Inside it could have been in Wigan. Actually it couldn’t, due to the presence of jolly Arab families, the women still in burkahs, but all sitting together, talking, taking pictures of each other, but in style it could be an Indian restaurant in England, even down to the food.
Actually, the food was better than that, all freshly prepared and cooked to order.
After that it was back to the hotel and then onto Kandy the next day.
The drive down to Kandy was interesting – past roadside stalls selling cool climate vegetables and flower sellers (Nuwara Eliya is famed for its flowers and european vegetables – being comparatively cool and wet the grow well there) with spectacular rain soaked views of waterfalls and valleys.
It never really stopped raining all the way down, and was still wet in Kandy. We stayed the the Queen’s Hotel, a charming old colonial relic directly opposite the Temple of the Tooth and on the lake.
The Queen’s has a magnificent period diing room with exposed steel beams and big old fans just like you see in pictures of the British Raj in India, and big echoing corridors. Definitely charming, even if the hot water is sometimes a bit erratic.
That afternoon it finally stopped raining and we went for a walk to stretch our legs. We first of all waled up to St Paul’s church, the old anglican church, built in colonial times provocatively close to the Temple of the Tooth.
The church was tatty in a very Anglican way, but did have some very good Victorian stained glass.
The verger very proudly invited us in and told us that they still got over 200 people to the main service on a Sunday.
Looking at the list of Vicars, it was interesting to see how the names changed – up to and just after independence they were very English names, and then, through the sixties and the seventies they became solidly Sri Lankan.
Rather than visit the Temple of the Tooth, which was crowded with pilgrims attending puja we contented ourselves with looking through the bars of the compound at the ceremony.
We then walked on to visit the old British Garrison cemetery and discovered round the back of the compound there was a pilgrims entrance with flower sellers and the like and we lucked out by arriving just as the dancers came out of their dressing room and waled over and into the compound.
We then walked up the hill to the old Garrison cemetery, now looked after by a local historical association. Inside the cemetery there were several soldiers letting off strings of firecrackers in an effort to scare off the resident langurs.
The monkeys totally ignored the fire crackers and got on with being aggressive squawking monkeys.
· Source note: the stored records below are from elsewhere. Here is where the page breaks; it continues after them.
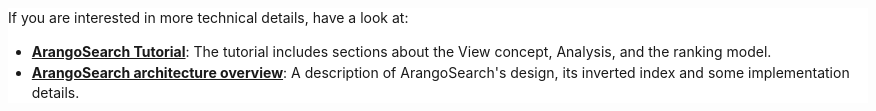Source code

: If you are interested in more technical details, have a look at:

- [**ArangoSearch Tutorial**](https://www.arangodb.com/learn/search/tutorial/#:~:text=Ranking%20in%20ArangoSearch):
  The tutorial includes sections about the View concept, Analysis, and the
  ranking model.
- [**ArangoSearch architecture overview**](https://www.arangodb.com/2018/04/arangosearch-architecture-overview/):
  A description of ArangoSearch's design, its inverted index and some
  implementation details.

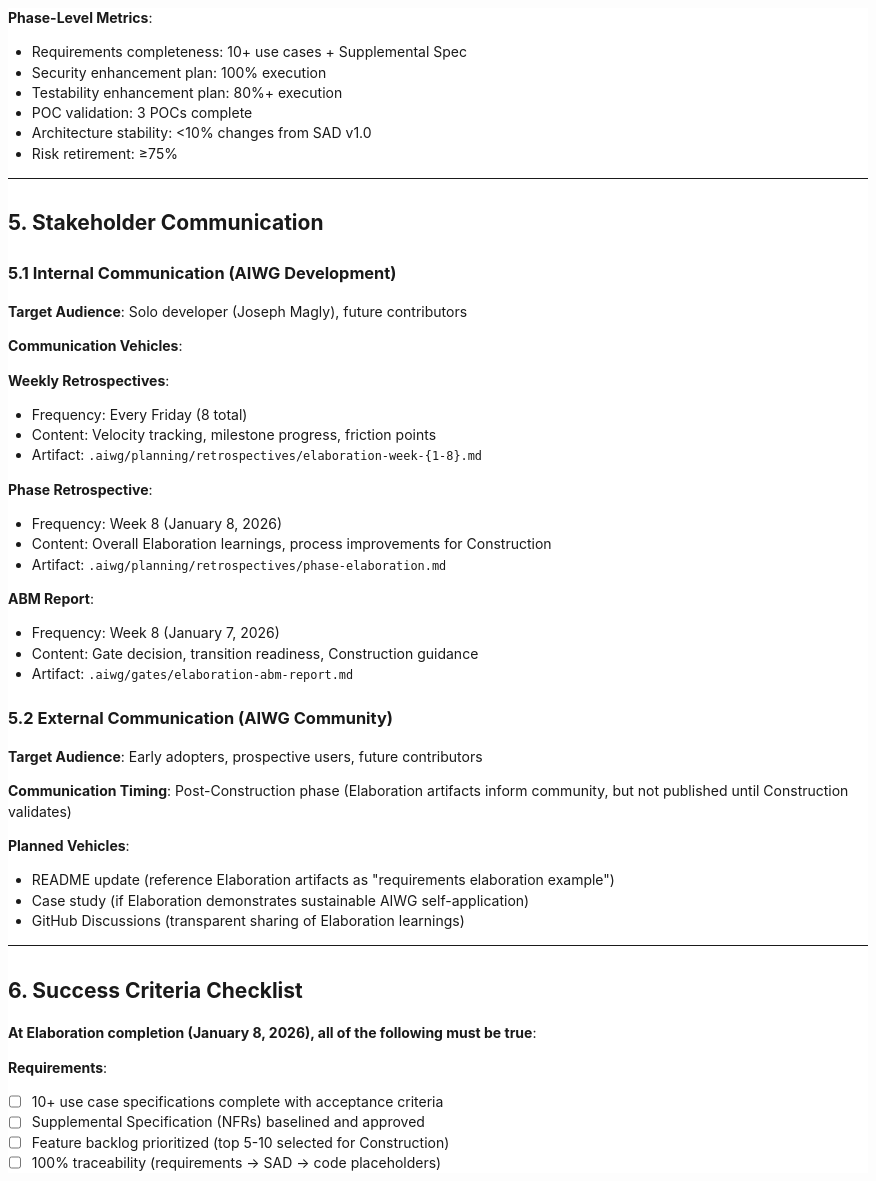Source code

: **Phase-Level Metrics**:
- Requirements completeness: 10+ use cases + Supplemental Spec
- Security enhancement plan: 100% execution
- Testability enhancement plan: 80%+ execution
- POC validation: 3 POCs complete
- Architecture stability: <10% changes from SAD v1.0
- Risk retirement: ≥75%

---

## 5. Stakeholder Communication

### 5.1 Internal Communication (AIWG Development)

**Target Audience**: Solo developer (Joseph Magly), future contributors

**Communication Vehicles**:

**Weekly Retrospectives**:
- Frequency: Every Friday (8 total)
- Content: Velocity tracking, milestone progress, friction points
- Artifact: `.aiwg/planning/retrospectives/elaboration-week-{1-8}.md`

**Phase Retrospective**:
- Frequency: Week 8 (January 8, 2026)
- Content: Overall Elaboration learnings, process improvements for Construction
- Artifact: `.aiwg/planning/retrospectives/phase-elaboration.md`

**ABM Report**:
- Frequency: Week 8 (January 7, 2026)
- Content: Gate decision, transition readiness, Construction guidance
- Artifact: `.aiwg/gates/elaboration-abm-report.md`

### 5.2 External Communication (AIWG Community)

**Target Audience**: Early adopters, prospective users, future contributors

**Communication Timing**: Post-Construction phase (Elaboration artifacts inform community, but not published until Construction validates)

**Planned Vehicles**:
- README update (reference Elaboration artifacts as "requirements elaboration example")
- Case study (if Elaboration demonstrates sustainable AIWG self-application)
- GitHub Discussions (transparent sharing of Elaboration learnings)

---

## 6. Success Criteria Checklist

**At Elaboration completion (January 8, 2026), all of the following must be true**:

**Requirements**:
- [ ] 10+ use case specifications complete with acceptance criteria
- [ ] Supplemental Specification (NFRs) baselined and approved
- [ ] Feature backlog prioritized (top 5-10 selected for Construction)
- [ ] 100% traceability (requirements → SAD → code placeholders)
To be fair, they were aggressive to each other, not to us.
The caretaker was a nice old man who told us all about the graves and the restoration project, including the fact that the first person who was buried there had fought at Waterloo. (Actually, it’s not as insane as it sounds – Waterloo was fought in 1815, and the British took over the Kingdom of Kandy, the last remaining independent kingdom in 1814. Lachlan Macquarie, later governor of New South Wales, served there with the 73rd Perthshire regiment which had a globe trotting career. In fact one of the things that is quite fascinating about the history of the British Empire is the way that people popped up in quite unexpected places.)
The heavens then opened again. We’d intended to go and see the Kandyan dancers that evening but it was just too bloody wet. Instead we ate a very odd Chinese meal in the hotel Chinese restaurant.
The next day the sun came out and we visited the temple of the tooth, which is quite magnificent, but, not being practicing Buddhists, totally incomprehensible.
However we paid our respects to the monks and left an offering as requested.
After lunch – in the Olde Empire – a very traditional Sri Lankan curry house across the square from the hotel – we were then off to our next destination.